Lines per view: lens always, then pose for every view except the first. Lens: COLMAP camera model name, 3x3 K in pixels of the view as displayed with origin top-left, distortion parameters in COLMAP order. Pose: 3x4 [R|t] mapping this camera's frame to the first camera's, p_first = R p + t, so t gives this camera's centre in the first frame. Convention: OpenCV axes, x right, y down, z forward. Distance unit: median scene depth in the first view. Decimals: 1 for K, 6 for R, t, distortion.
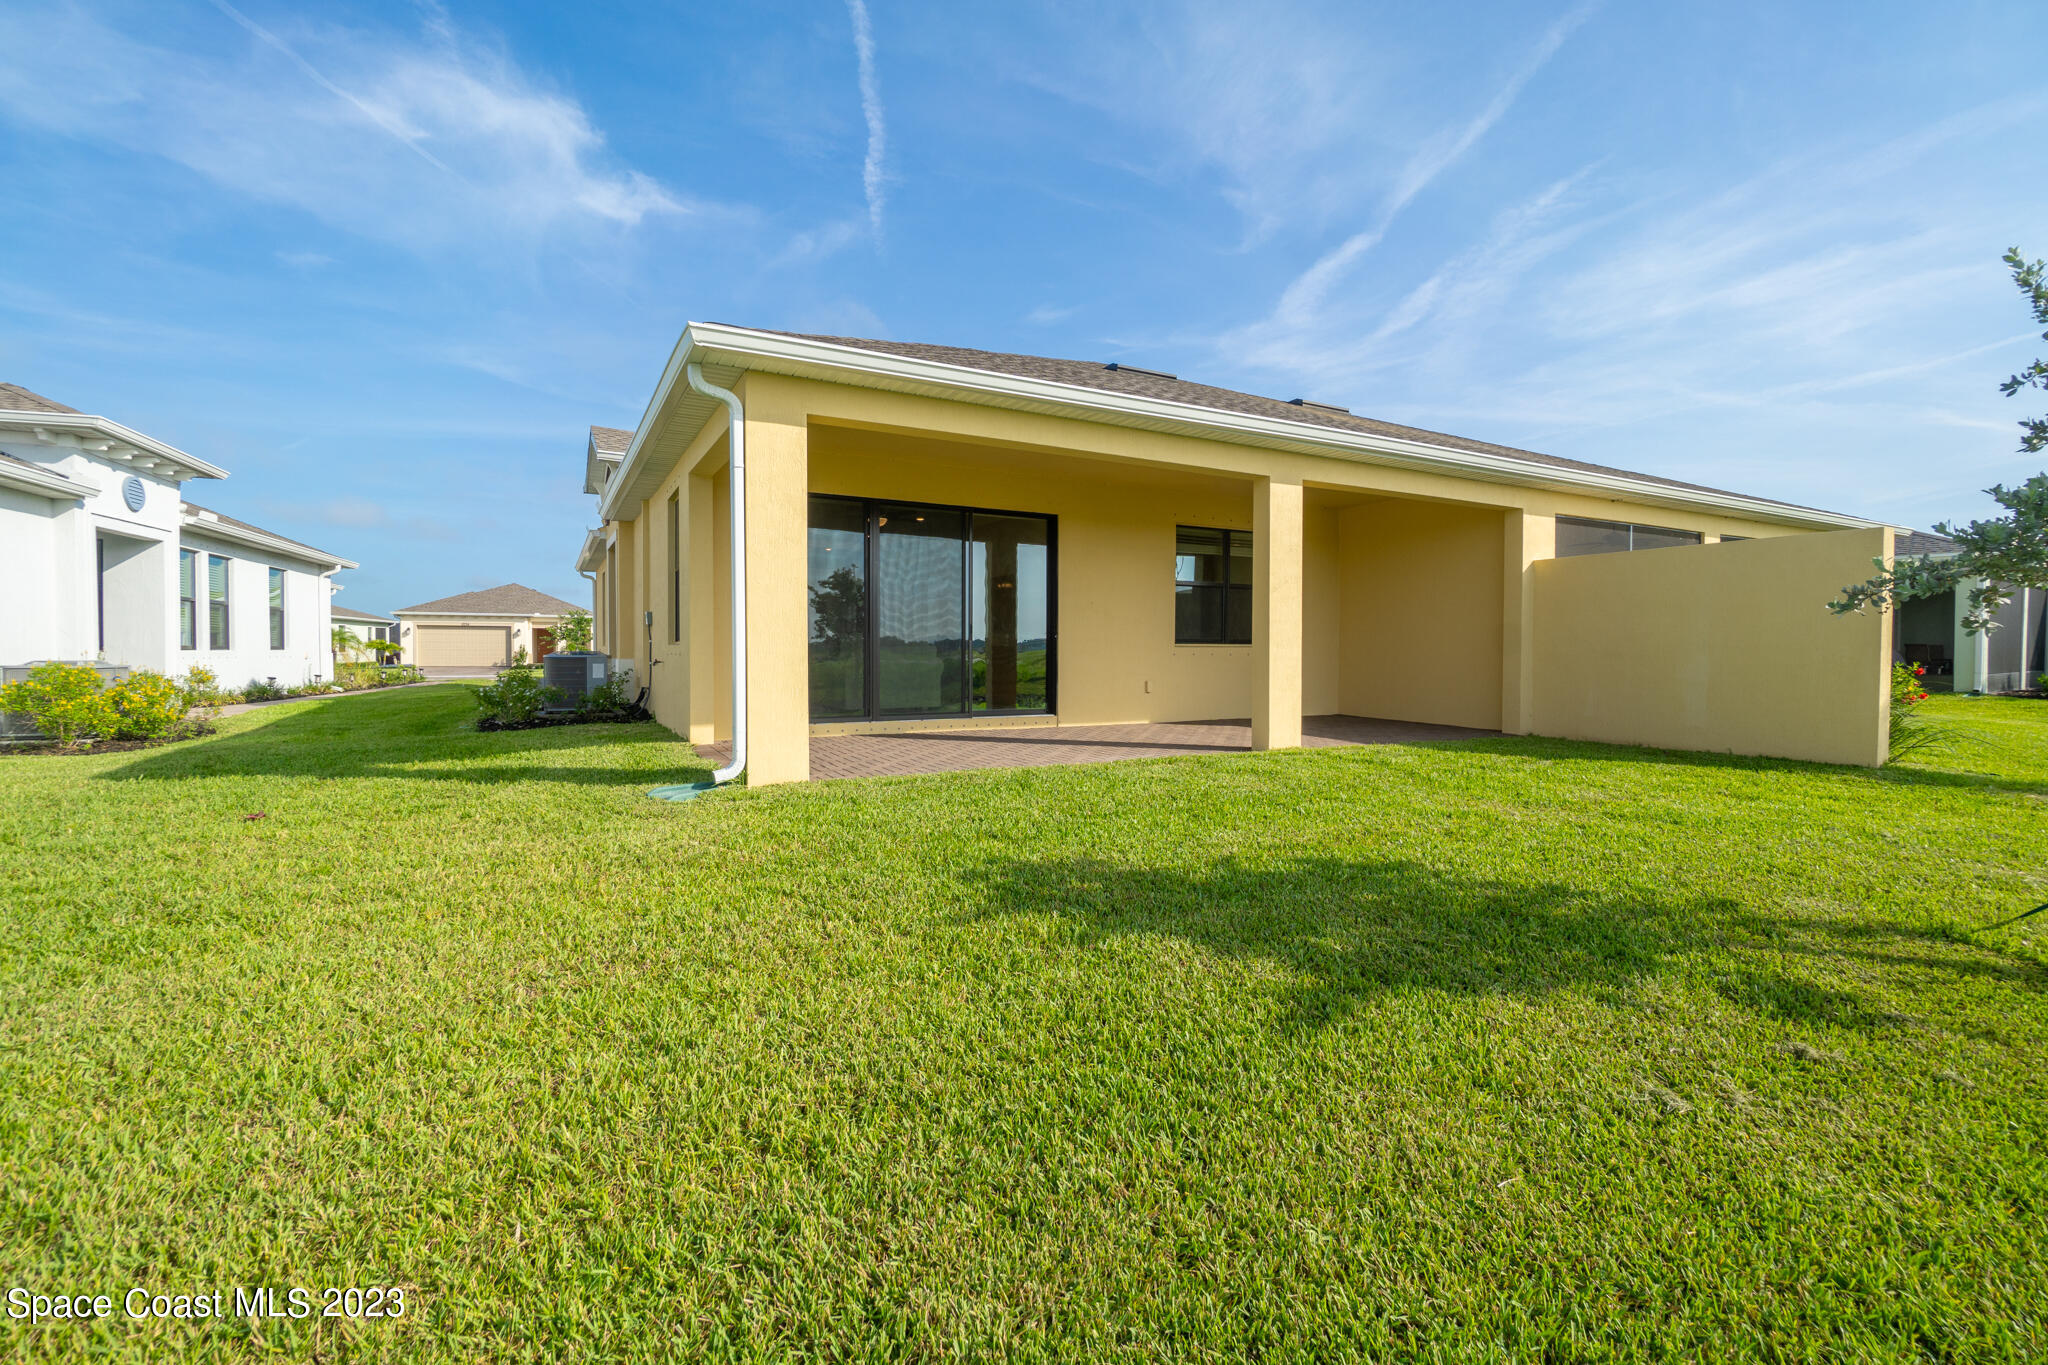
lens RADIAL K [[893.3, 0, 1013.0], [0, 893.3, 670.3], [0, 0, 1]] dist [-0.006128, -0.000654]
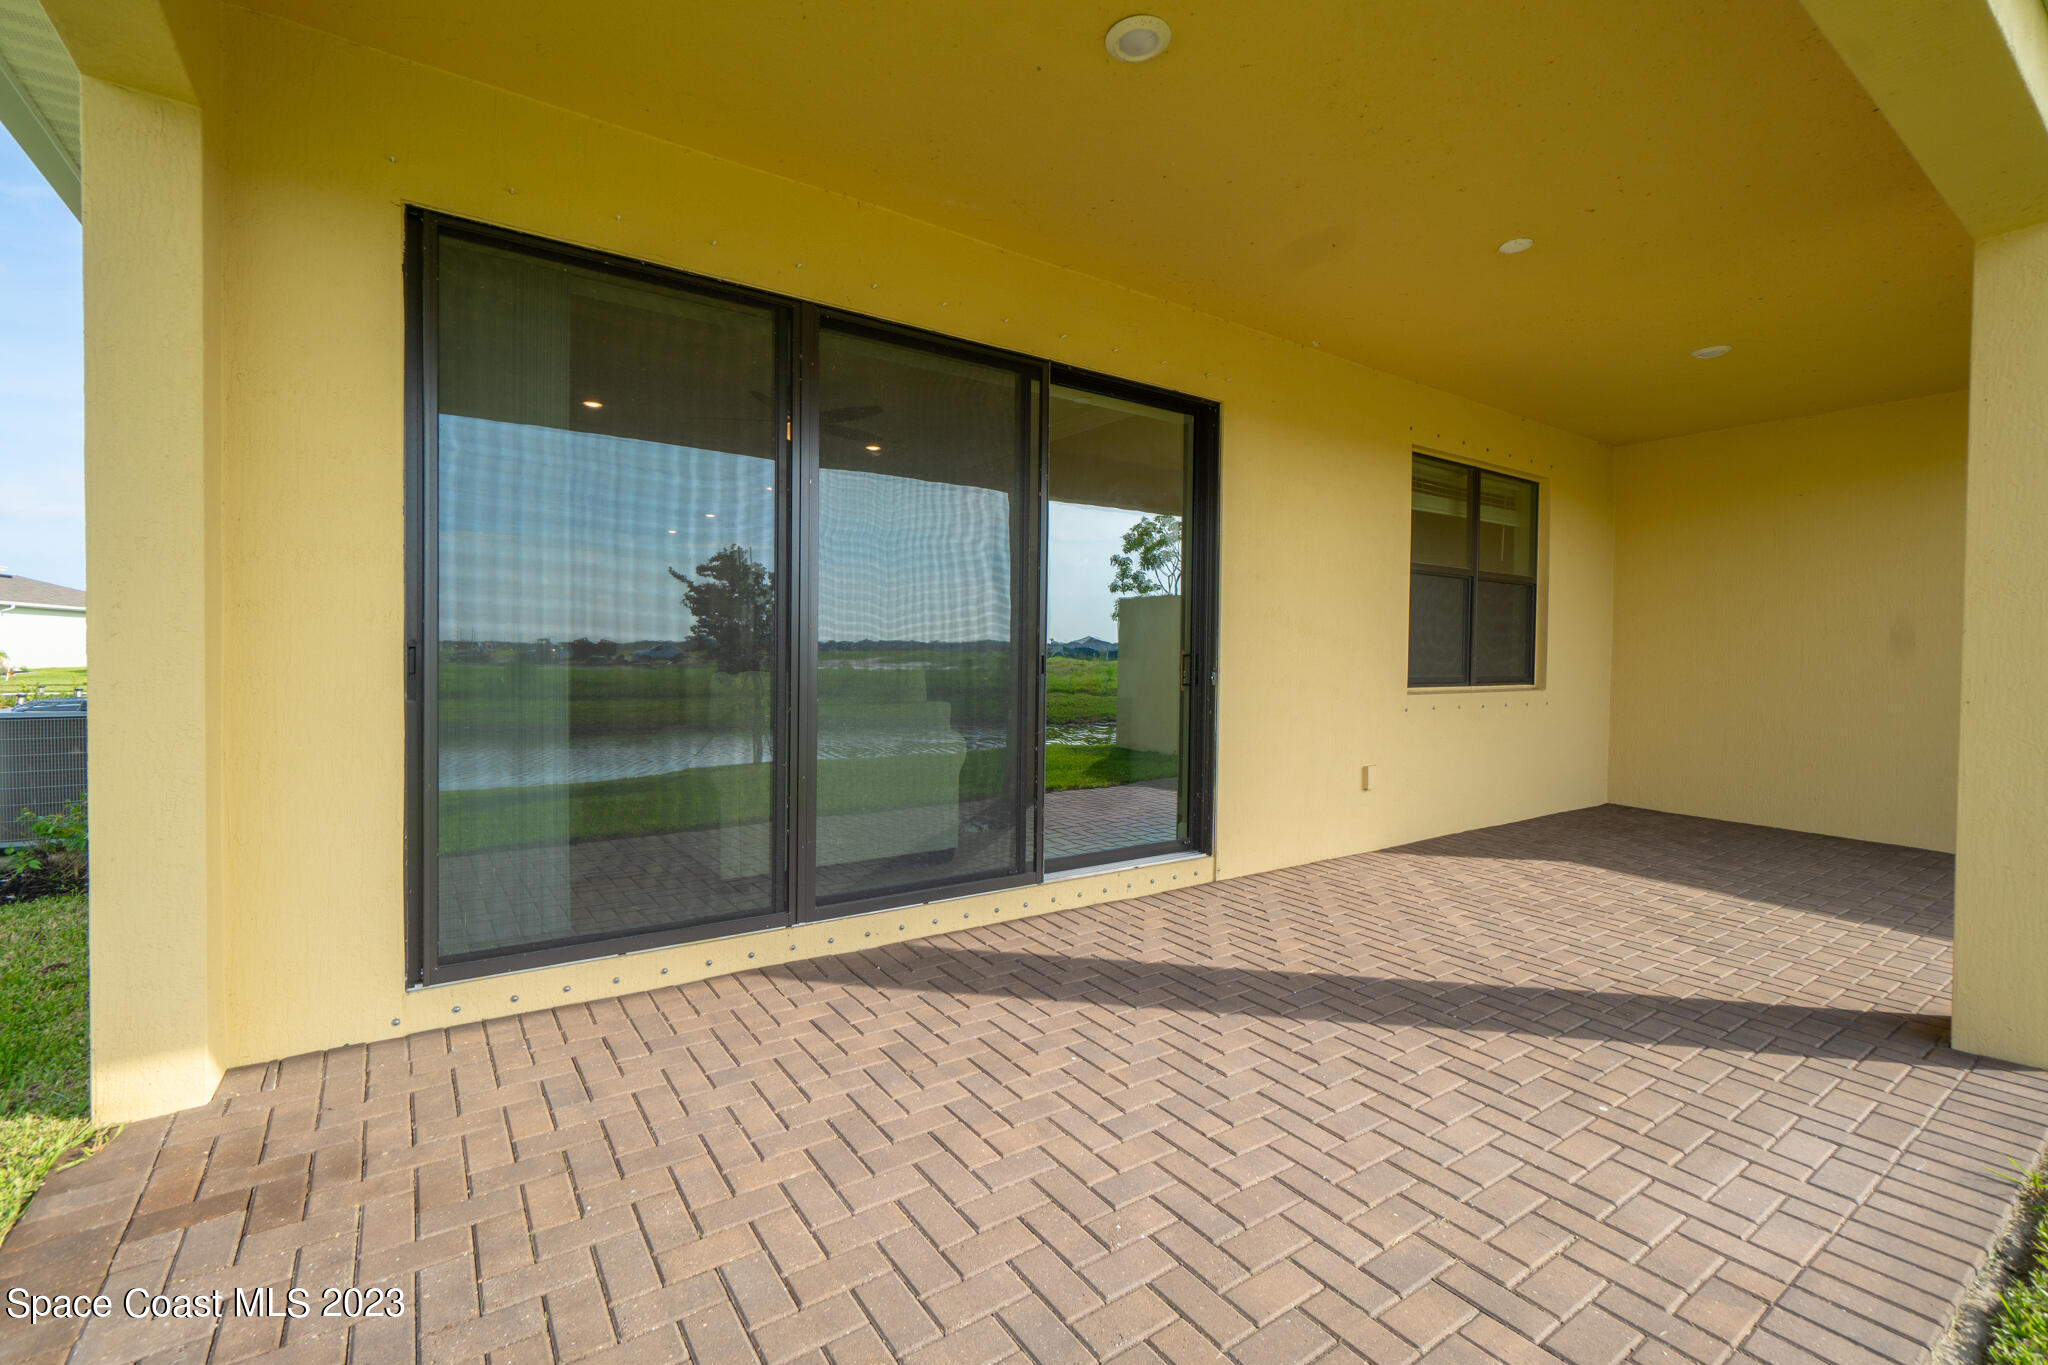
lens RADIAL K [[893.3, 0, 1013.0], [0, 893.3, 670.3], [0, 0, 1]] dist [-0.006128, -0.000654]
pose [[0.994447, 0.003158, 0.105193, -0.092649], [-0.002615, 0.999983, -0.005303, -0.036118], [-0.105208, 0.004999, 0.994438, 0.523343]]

____________________

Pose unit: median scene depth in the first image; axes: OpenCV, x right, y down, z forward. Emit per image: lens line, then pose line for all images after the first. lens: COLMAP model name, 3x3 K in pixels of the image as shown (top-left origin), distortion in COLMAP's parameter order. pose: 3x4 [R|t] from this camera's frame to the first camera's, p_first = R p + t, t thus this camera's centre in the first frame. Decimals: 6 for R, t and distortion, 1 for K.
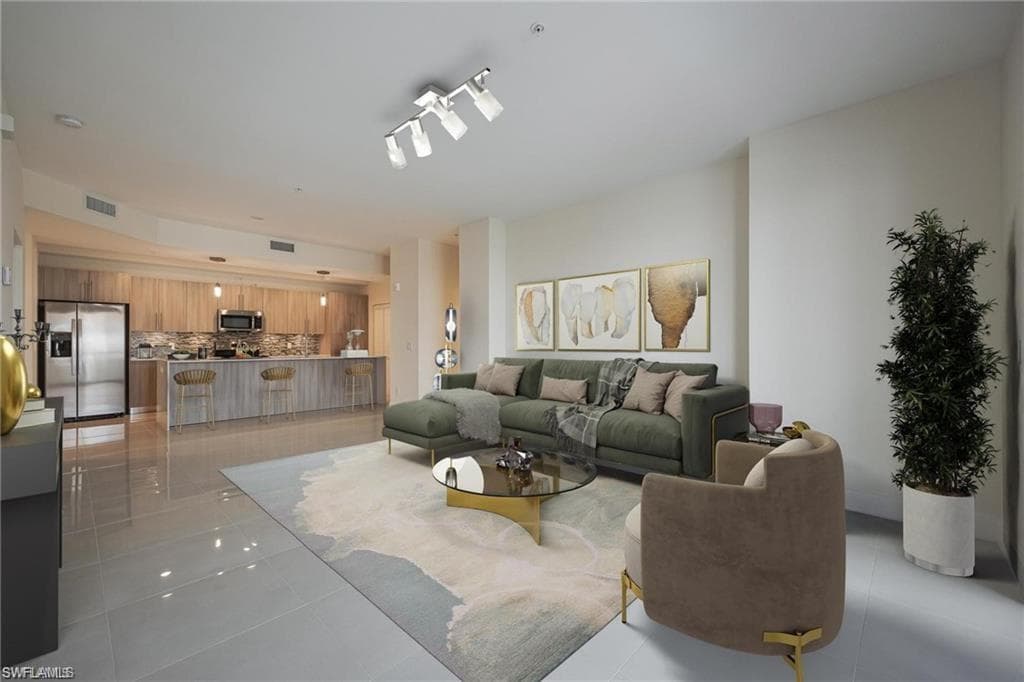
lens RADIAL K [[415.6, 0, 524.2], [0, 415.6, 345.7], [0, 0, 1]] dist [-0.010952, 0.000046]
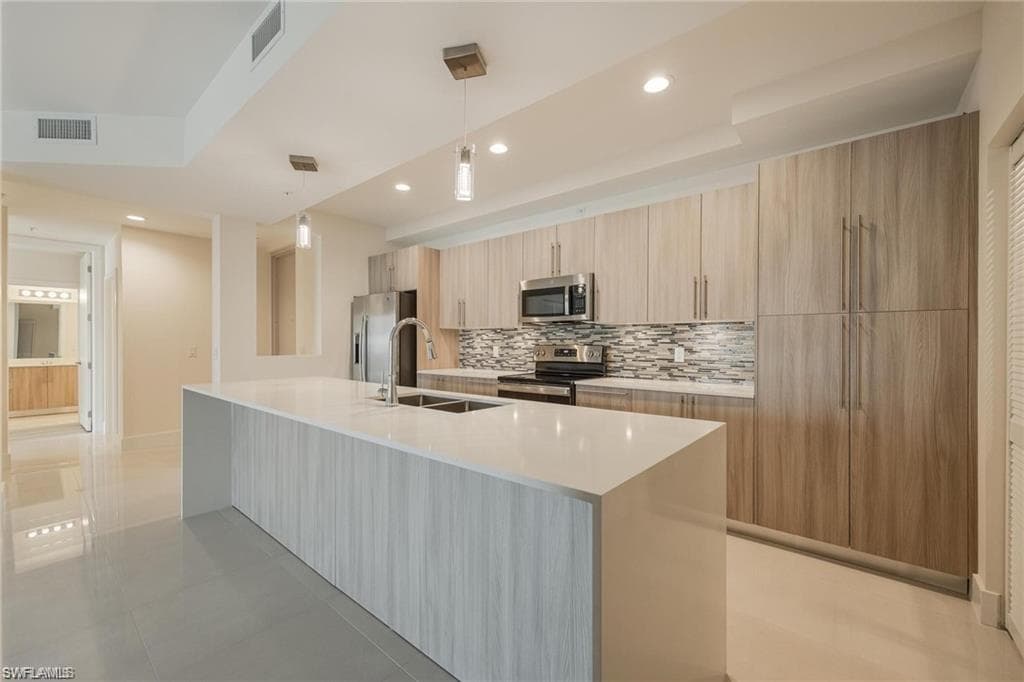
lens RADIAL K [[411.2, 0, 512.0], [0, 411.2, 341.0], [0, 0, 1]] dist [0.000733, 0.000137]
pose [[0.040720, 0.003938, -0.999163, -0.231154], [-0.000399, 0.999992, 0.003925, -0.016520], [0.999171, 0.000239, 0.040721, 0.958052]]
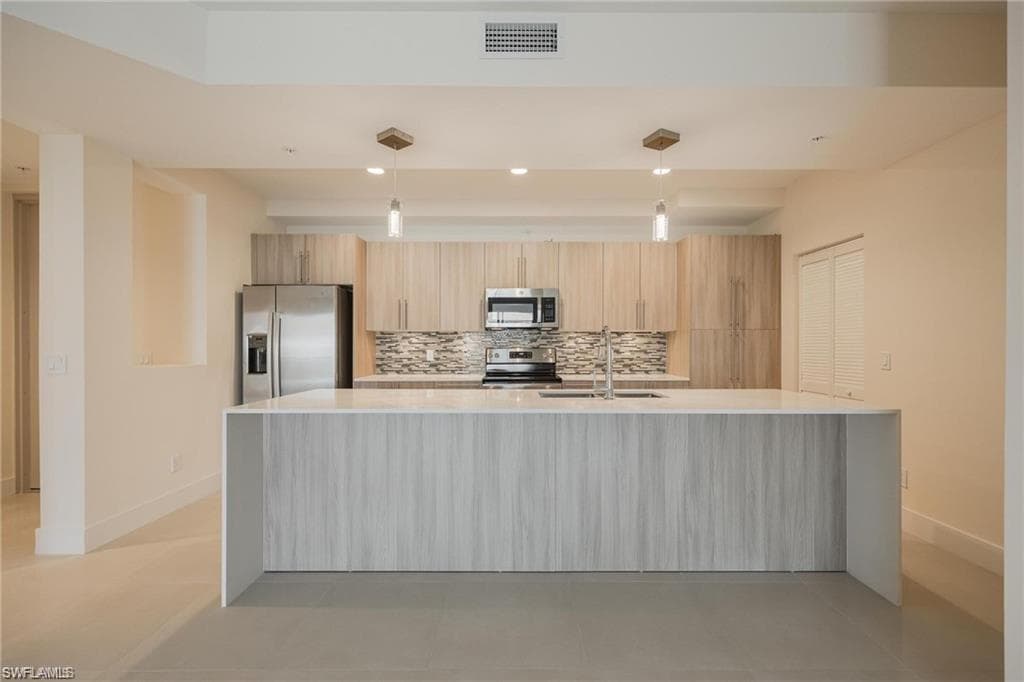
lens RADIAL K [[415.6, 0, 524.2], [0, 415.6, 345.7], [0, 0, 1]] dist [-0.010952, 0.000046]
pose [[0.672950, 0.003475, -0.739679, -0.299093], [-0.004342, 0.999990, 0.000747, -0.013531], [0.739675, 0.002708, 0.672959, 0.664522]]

____________________

▶ Task goal
Quote the listing word for word, starting with the line that contains "Lines per view: lens" and going on through the line that contains "0.004999, 0.994438, 0.523343]]", with both of those lines included. Leave out the pictures.

▶ Task result
Lines per view: lens always, then pose for every view except the first. Lens: COLMAP camera model name, 3x3 K in pixels of the view as displayed with origin top-left, distortion parameters in COLMAP order. Pose: 3x4 [R|t] mapping this camera's frame to the first camera's, p_first = R p + t, so t gives this camera's centre in the first frame. Convention: OpenCV axes, x right, y down, z forward. Distance unit: median scene depth in the first view. Decimals: 1 for K, 6 for R, t, distortion.
lens RADIAL K [[893.3, 0, 1013.0], [0, 893.3, 670.3], [0, 0, 1]] dist [-0.006128, -0.000654]
lens RADIAL K [[893.3, 0, 1013.0], [0, 893.3, 670.3], [0, 0, 1]] dist [-0.006128, -0.000654]
pose [[0.994447, 0.003158, 0.105193, -0.092649], [-0.002615, 0.999983, -0.005303, -0.036118], [-0.105208, 0.004999, 0.994438, 0.523343]]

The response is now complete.